NSPinnedDomains in AppClip Info.plist doesn't seem to take for URLSession API

I submitted a feedback asking what would be safe prevent MITM attacks against CloudKit web APIs, pinning against the CA was an okay'd implementation.

This is the response I got in my feedback: FB9445034

You can pin to the various Apple CA or sub-CA certificates that can be found here:

https://www.apple.com/certificateauthority/public/ https://www.apple.com/certificateauthority/

All the certificates for CloudKit and iCloud web APIs have cert chains that point to the certificates listed.

I have followed this article Identity Pinning and modified my App Clip info.plist accordingly to pin against CloudKit Web Services (https://api.apple-cloudkit.com). I intentionally mucked up the identity pin to verify my URLSession requests failed. I didn't receive any URLSession errors in my App Clip or Application targets when I had the plist updates in both.

In reading these other forum posts I'm curious if the Identity Pinning is supported in App Clips or not.

https://developer.apple.com/forums/thread/678081 https://developer.apple.com/forums/thread/681734

Replies

First, I have no idea if using NSPinnedDomains in an App Clip is supported or not. My recommendation to you here would be to get this working in an app first, and then port it to a App Clip to check on the status of the functionality there.

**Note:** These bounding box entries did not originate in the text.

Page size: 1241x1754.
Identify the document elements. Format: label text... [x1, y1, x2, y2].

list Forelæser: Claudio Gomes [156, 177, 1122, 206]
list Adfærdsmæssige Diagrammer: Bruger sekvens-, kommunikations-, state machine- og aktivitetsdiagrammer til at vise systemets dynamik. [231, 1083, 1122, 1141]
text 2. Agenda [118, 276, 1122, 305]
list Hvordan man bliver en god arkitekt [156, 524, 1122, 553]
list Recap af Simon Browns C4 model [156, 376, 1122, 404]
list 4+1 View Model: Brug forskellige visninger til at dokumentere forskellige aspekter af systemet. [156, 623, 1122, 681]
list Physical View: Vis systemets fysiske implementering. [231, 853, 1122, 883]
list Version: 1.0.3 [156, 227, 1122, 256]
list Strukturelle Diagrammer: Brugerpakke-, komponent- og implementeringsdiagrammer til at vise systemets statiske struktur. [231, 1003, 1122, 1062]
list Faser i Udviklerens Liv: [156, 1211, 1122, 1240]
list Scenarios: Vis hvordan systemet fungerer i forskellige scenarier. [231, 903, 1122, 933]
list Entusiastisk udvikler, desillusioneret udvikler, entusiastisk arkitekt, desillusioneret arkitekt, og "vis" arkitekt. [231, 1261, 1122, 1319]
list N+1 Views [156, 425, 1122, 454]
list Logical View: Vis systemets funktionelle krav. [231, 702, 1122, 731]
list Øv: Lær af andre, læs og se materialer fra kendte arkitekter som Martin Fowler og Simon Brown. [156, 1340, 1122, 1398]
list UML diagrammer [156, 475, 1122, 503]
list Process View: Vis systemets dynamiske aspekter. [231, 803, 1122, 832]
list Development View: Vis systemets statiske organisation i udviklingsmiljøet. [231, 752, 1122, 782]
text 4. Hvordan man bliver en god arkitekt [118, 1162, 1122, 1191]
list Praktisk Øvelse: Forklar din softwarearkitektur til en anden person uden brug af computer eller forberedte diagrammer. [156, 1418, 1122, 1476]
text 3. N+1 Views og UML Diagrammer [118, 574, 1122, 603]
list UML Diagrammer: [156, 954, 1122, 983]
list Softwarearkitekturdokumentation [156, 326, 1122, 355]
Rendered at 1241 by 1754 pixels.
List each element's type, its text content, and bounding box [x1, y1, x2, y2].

Regarding the status of pinning a public key hash to a CA, I have made some progress since those previous posts; Essentially, what you need to do is identity the CA Public Key that you would like to pin your app's network request to and then download that certificate from the CA, in this case Apple PKI. So, for example a Public Key usually looks like:

# Note that this is just and example Public Key, not the actual one you are looking for:

08 3B E0 56 90 45 46 C1 A1 82 6A C9 59 92 C7 4B 

or

08:3b:e0:56:90:45:46:C1:a1:82:6a:c9:59:92:c7:4b 

Find the CA certificate with the Public Key that matches the Public Key of the domain you would like to pin a request to and download the CA certificate as a PEM. From there, you can use the public key hash command to hash and encode the public key of the certificate:

$ cat YouCA.crt.pem | openssl x509 -inform pem -noout -outform pem -pubkey | openssl pkey -pubin -inform pem -outform der | openssl dgst -sha256 -binary | openssl enc -base64

Which outputs something like the following (note, also not a real value):

r/mIkG3eEpVdm+u/ko/cwxzOMo1bk4TyHIlByibiA5E=

Now, use this with the following Info.plist dictionary:

<key>NSPinnedDomains</key>
<dict>
	<key>the-domain.com</key>
	<dict>
		<key>NSIncludesSubdomains</key>
		<true/>
		<key>NSPinnedCAIdentities</key>
		<array>
			<dict>
				<key>SPKI-SHA256-BASE64</key>
				<string>r/mIkG3eEpVdm+u/ko/cwxzOMo1bk4TyHIlByibiA5E=</string>
			</dict>
		</array>
	</dict>
</dict>

Now, run this and make sure that it works. Now, change the last few characters on the hash and it should NOT work: A5E= -> A6E=.

Matt Eaton
DTS Engineering, CoreOS
meaton3@apple.com
  • Thanks Matt, if I get things working in my main app target I'll be sure to rinse and repeat for the app clip. Since my Feedback and the reply I've learned more about CloudKit Web Services (for interacting via that App Clip). I assume I should expect the "DownloadURL" for the CKAsset representations to also be behind the same PKI / certs right?

  • You should double check the CA being used to be sure. While Apple does issue certificates from the same set of intermediates and roots for a lot of our services, this doesn't mean that all services use the same root and intermediate.